However, the x86 backend, in a fit of awesome, relied on this. What it
would do is mark VSELECTs as expand, which would turn them into
arithmetic, which this would then match back into vector shuffles, which
we would then lower properly. Amazing.
Instead, the second change is to teach the x86 backend to directly form
vector shuffles from VSELECT nodes with constant conditions, and to mark
all of the vector types we support lowering blends as shuffles as custom
VSELECT lowering. We still mark the forms which actually support
variable blends as *legal* so that the custom lowering is bypassed, and
the legal lowering can even be used by the vector shuffle legalization
(yes, i know, this is confusing. but that's how the patterns are
written).
This makes the VSELECT lowering much more sensible, and in fact should
fix a bunch of bugs with it. However, as you'll see in the test cases,
right now what it does is point out the *hilarious* deficiency of the
new vector shuffle lowering when it comes to blends. Fortunately, my
very next patch fixes that. I can't submit it yet, because that patch,
somewhat obviously, forms the exact and/or pattern that the DAG combine
is matching here! Without this patch, teaching the vector shuffle
lowering to produce the right code infloops in the DAG combiner. With
this patch alone, we produce terrible code but at least lower through
the right paths. With both patches, all the regressions here should be
fixed, and a bunch of the improvements (like using 2 shufps with no
memory loads instead of 2 andps with memory loads and an orps) will
stay. Win!
There is one other change worth noting here. We had hilariously wrong
vectorization cost estimates for vselect because we fell through to the
code path that assumed all "expand" vector operations are scalarized.

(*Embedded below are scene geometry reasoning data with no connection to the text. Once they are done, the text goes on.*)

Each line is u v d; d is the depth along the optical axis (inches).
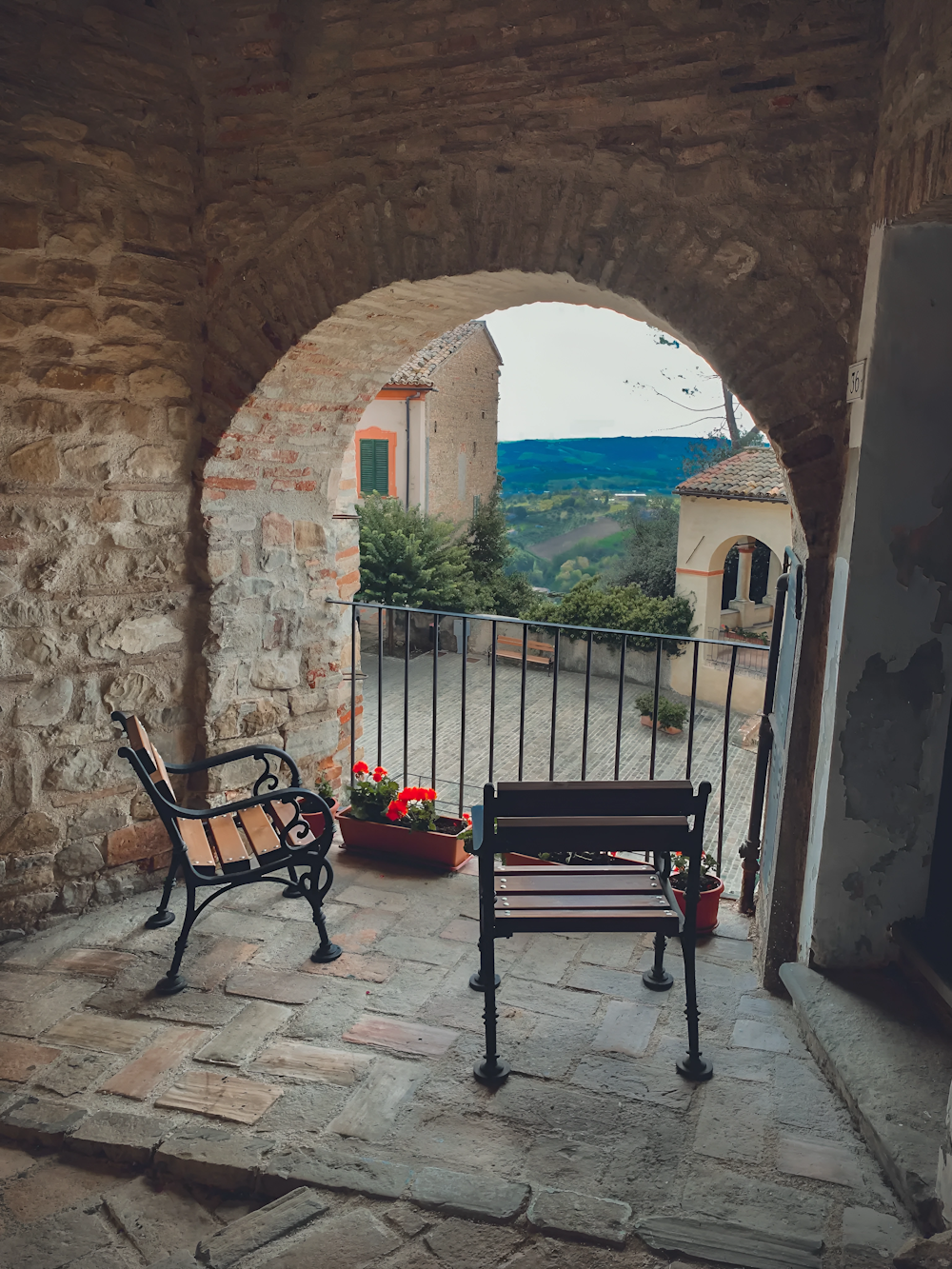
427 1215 79.2
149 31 131.3
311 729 168.6
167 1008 112.8
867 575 100.0
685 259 113.0
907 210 88.4
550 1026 109.3
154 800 113.6
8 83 120.1
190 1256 75.8
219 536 148.4
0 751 129.7
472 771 379.9
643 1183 84.1
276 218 135.7
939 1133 84.0
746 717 516.7
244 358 140.6
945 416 97.7
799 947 114.8
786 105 105.7
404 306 139.5
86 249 129.7
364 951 126.5
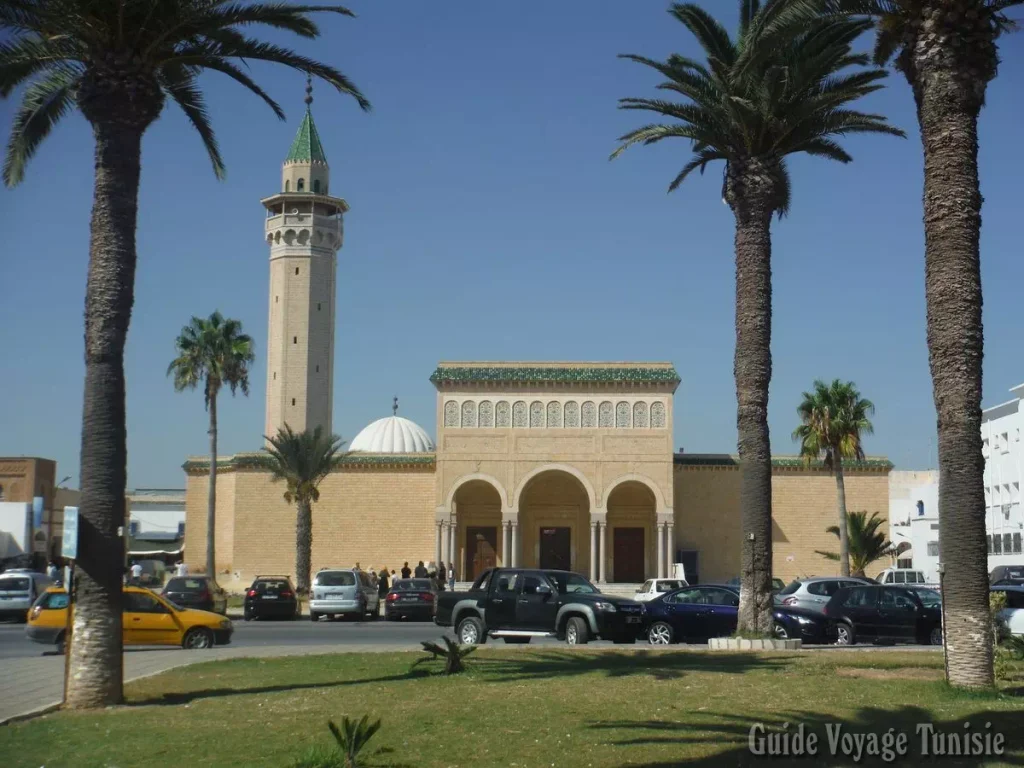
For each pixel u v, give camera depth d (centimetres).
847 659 2019
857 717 1341
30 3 1589
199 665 2014
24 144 1972
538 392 5994
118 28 1602
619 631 2552
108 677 1510
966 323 1608
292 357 6806
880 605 2647
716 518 6112
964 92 1631
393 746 1180
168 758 1143
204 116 2056
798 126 2392
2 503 6400
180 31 1656
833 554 5772
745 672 1797
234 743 1208
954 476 1592
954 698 1492
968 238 1622
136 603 2512
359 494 6147
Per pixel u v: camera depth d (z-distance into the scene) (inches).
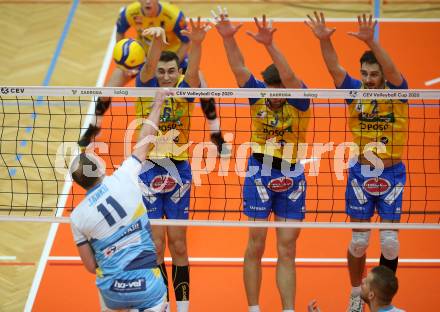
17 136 1246.9
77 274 1047.0
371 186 904.3
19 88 839.1
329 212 1060.5
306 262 1064.2
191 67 880.9
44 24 1692.9
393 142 900.0
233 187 1193.4
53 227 1141.1
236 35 1632.6
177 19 1251.2
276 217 898.7
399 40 1605.6
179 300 919.0
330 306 983.6
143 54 1149.1
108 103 1246.9
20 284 1026.1
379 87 890.7
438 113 1354.6
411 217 1136.8
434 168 1228.5
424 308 973.8
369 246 1090.1
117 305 751.7
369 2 1740.9
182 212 920.9
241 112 1368.1
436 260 1064.8
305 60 1541.6
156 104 806.5
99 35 1649.9
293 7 1739.7
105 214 729.0
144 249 746.2
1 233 1127.0
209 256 1079.6
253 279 890.7
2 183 1211.2
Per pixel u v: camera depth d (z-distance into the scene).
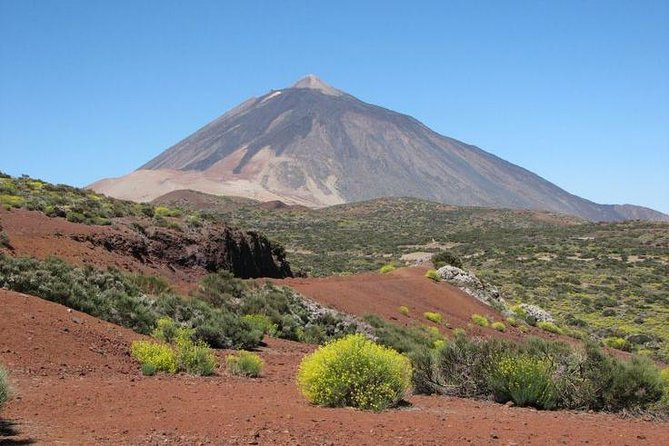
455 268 52.28
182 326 21.14
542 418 11.34
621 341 45.53
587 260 98.00
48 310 17.22
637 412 12.62
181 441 8.52
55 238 32.84
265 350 22.52
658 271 87.06
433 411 11.55
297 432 9.13
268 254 54.44
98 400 11.23
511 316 47.59
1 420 9.38
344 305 35.56
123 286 23.69
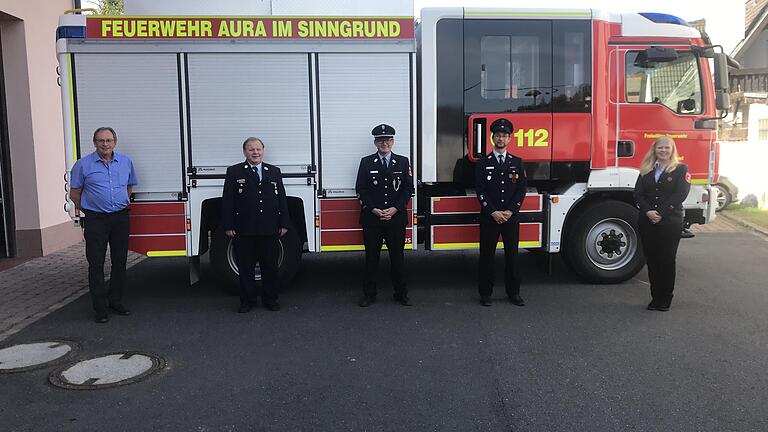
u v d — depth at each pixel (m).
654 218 5.68
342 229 6.35
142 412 3.74
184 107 6.09
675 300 6.28
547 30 6.50
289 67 6.16
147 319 5.76
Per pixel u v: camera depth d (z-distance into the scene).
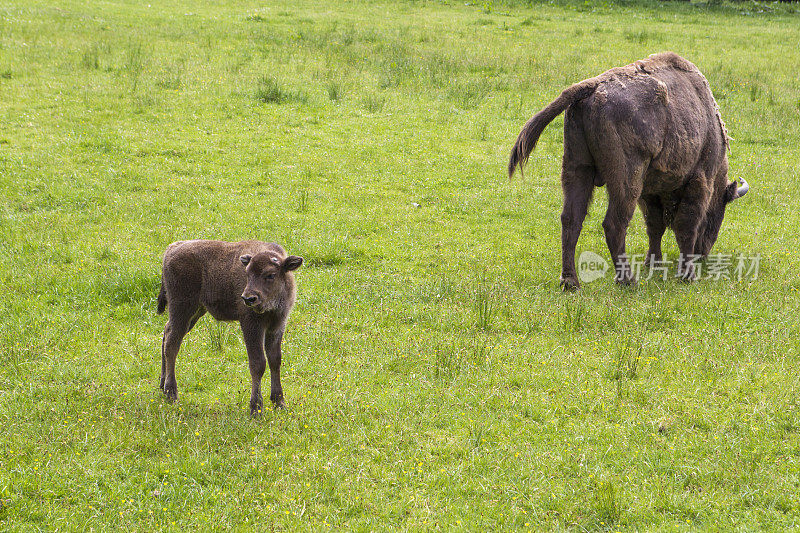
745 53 35.34
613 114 13.86
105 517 7.89
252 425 9.52
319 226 17.38
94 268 14.70
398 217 18.19
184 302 10.22
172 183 19.55
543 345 11.96
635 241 17.47
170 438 9.33
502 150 23.27
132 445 9.16
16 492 8.22
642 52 34.50
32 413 9.84
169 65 29.75
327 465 8.77
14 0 41.66
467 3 48.56
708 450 8.98
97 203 18.23
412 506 8.12
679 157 14.73
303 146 22.81
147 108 25.03
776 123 25.75
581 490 8.33
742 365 11.06
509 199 19.61
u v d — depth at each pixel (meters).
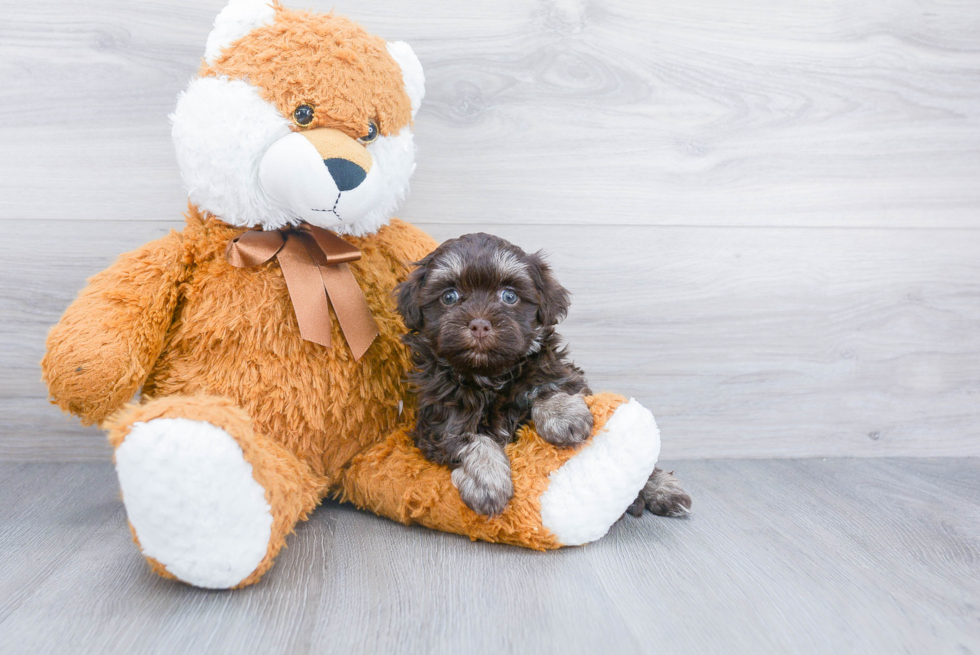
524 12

However, the "expand" lowering of VSELECT is vector bit math, most
definitely not scalarized. So now we go back to the correct if horribly
naive cost of "1" for "not scalarized". If anyone wants to add actual
modeling of shuffle costs, that would be cool, but this seems an
improvement on its own. Note the removal of 16 and 32 "costs" for doing
a blend. Even in SSE2 we can blend in fewer than 16 instructions. ;] Of
course, we don't right now because of OMG bad code, but I'm going to fix
that. Next patch. I promise.
llvm-svn: 229835